Fragmento ▸
....................
Y con ese temor de súbditos consiguió que la dictadura se legalizara mediante un proceso de transición fraudulento, diseñado por falangistas y ejecutado por sus herederos ya desprovistos de la camisa azul, de cuyos males y vilezas provienen casi todos los males del actual sistema constitucional, particularmente las andanzas corruptas de Juan Carlos I de Borbón (con toda su inmunidad a cuestas), el drama de la justicia controlada por una aristocracia de viejas familias y la inconsistencia de un Estado que se niega a revisar su falsa unidad hacia un modelo confederal.
La corrosiva educación franquista creó el relato de una dictadura salvadora y un glorioso pretérito de España, desvirtuando el bochorno de la colonización, las masacres masivas en nombre de Dios, la brutal secuela de decenas miles de tumbas de personas aún enterradas como perros en las cunetas y las huellas de la exaltación del régimen que la derecha y la ultraderecha quieren mantener, irónicamente, ¡en nombre de la historia! El resultado es la ausencia de una memoria crítica, que pasa de puntillas sobre un régimen oprobioso. “Por algo ganamos la guerra”, se clamaba en cuarteles y en salones de las familias vencedoras para justificar las atrocidades y su posterior olvido, un cántico recurrente en bodas y otras fiestas beodas.
....................
Datos brutos ▸
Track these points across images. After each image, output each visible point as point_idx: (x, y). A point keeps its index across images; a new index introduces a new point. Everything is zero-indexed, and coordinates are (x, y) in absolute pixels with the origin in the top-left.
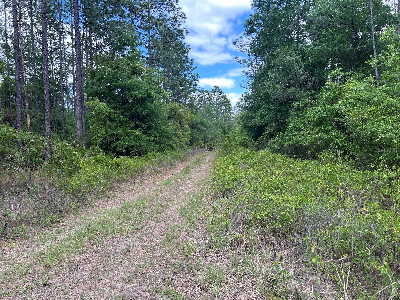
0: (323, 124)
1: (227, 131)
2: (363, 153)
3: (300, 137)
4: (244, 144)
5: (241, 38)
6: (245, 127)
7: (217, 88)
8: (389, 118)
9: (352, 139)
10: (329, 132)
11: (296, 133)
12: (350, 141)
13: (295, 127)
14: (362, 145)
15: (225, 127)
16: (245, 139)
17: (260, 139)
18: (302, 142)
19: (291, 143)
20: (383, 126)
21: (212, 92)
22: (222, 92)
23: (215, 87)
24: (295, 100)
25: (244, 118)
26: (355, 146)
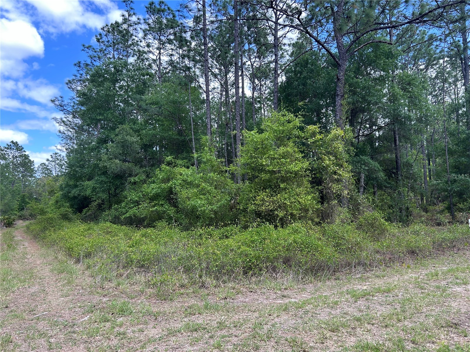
0: (157, 199)
1: (27, 200)
2: (187, 221)
3: (136, 210)
4: (65, 217)
5: (61, 97)
6: (66, 197)
7: (15, 144)
8: (202, 197)
9: (180, 211)
10: (162, 205)
11: (132, 205)
12: (178, 212)
13: (131, 200)
14: (187, 215)
15: (24, 195)
16: (67, 211)
17: (85, 211)
18: (138, 214)
19: (128, 215)
20: (199, 202)
21: (8, 149)
22: (23, 150)
23: (12, 142)
24: (130, 175)
25: (64, 186)
26: (181, 216)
....................
Enunciado 1 ▸
En el fragmento sobre el franquismo, ¿qué frase se clamaba en cuarteles y en salones de las familias vencedoras?
Enunciado 2 ▸
Enumera los males del actual sistema constitucional que el fragmento sobre el franquismo menciona en particular.
Enunciado 3 ▸
Prosigue el fragmento sobre la memoria del franquismo a partir de su última frase.

Respuesta 1 ▸
«Por algo ganamos la guerra».

Respuesta 2 ▸
- Las andanzas corruptas de Juan Carlos I de Borbón, con toda su inmunidad a cuestas.
- El drama de la justicia controlada por una aristocracia de viejas familias.
- La inconsistencia de un Estado que se niega a revisar su falsa unidad hacia un modelo confederal.

Respuesta 3 ▸
EUSKADI HACIA EL OLVIDO. En esta patología de la España desmemoriada se sitúan nuestros conflictos y contagian a Euskadi de los pésimos diagnósticos del pasado con el recurso al contexto para avalar, tramposamente, la tragedia del terrorismo con el propósito de anular su recuerdo como si aquello hubiera sido un episodio nacional cerrado con un armisticio. El final de ETA deja en un nutrido sector social la falsedad de que el terrorismo fue producto del franquismo y las frustraciones nacionales, culturales y económicas que ocasionó y no una opción violenta, emanada de la doctrina revolucionaria del marxismo leninismo e inspirada en los movimientos de liberación nacional de entonces. ETA como fruto del franquismo es una falacia a una mentira pegada. El nacionalismo vasco fue solo una excusa para involucrar al país en una desventura brutal que fue pudriéndose de 1968, con su primer asesinato (que intentaron romantizar) a 2011, con el cese definitivo de su “lucha armada”. Ahora nos requieren el olvido, pero ignoran que olvidar no es amnesia, sino conciencia.
Esos mismos ciudadanos vascos que falsifican el origen de ETA y su proyecto liberador amparan el periplo terrorista por la respuesta atroz de España al financiar y ejecutar crímenes de estado junto a una estrategia de torturas, leyes abusivas y tribunales especiales y desbaratar la democracia en nombre del pueblo con tal cúmulo de barbaridades que parangonan a aquella España con las peores dictaduras terroristas, de Asia a América latina. El Estado otorgó estúpidamente a ETA su oportuno victimismo y a ese clavo ardiendo se aferran las bases sociales de la izquierda abertzale para otorgar comprensión y sentido a su proyecto fanático sin pasar por el tribunal democrático y moral y ganarse su veredicto de respeto.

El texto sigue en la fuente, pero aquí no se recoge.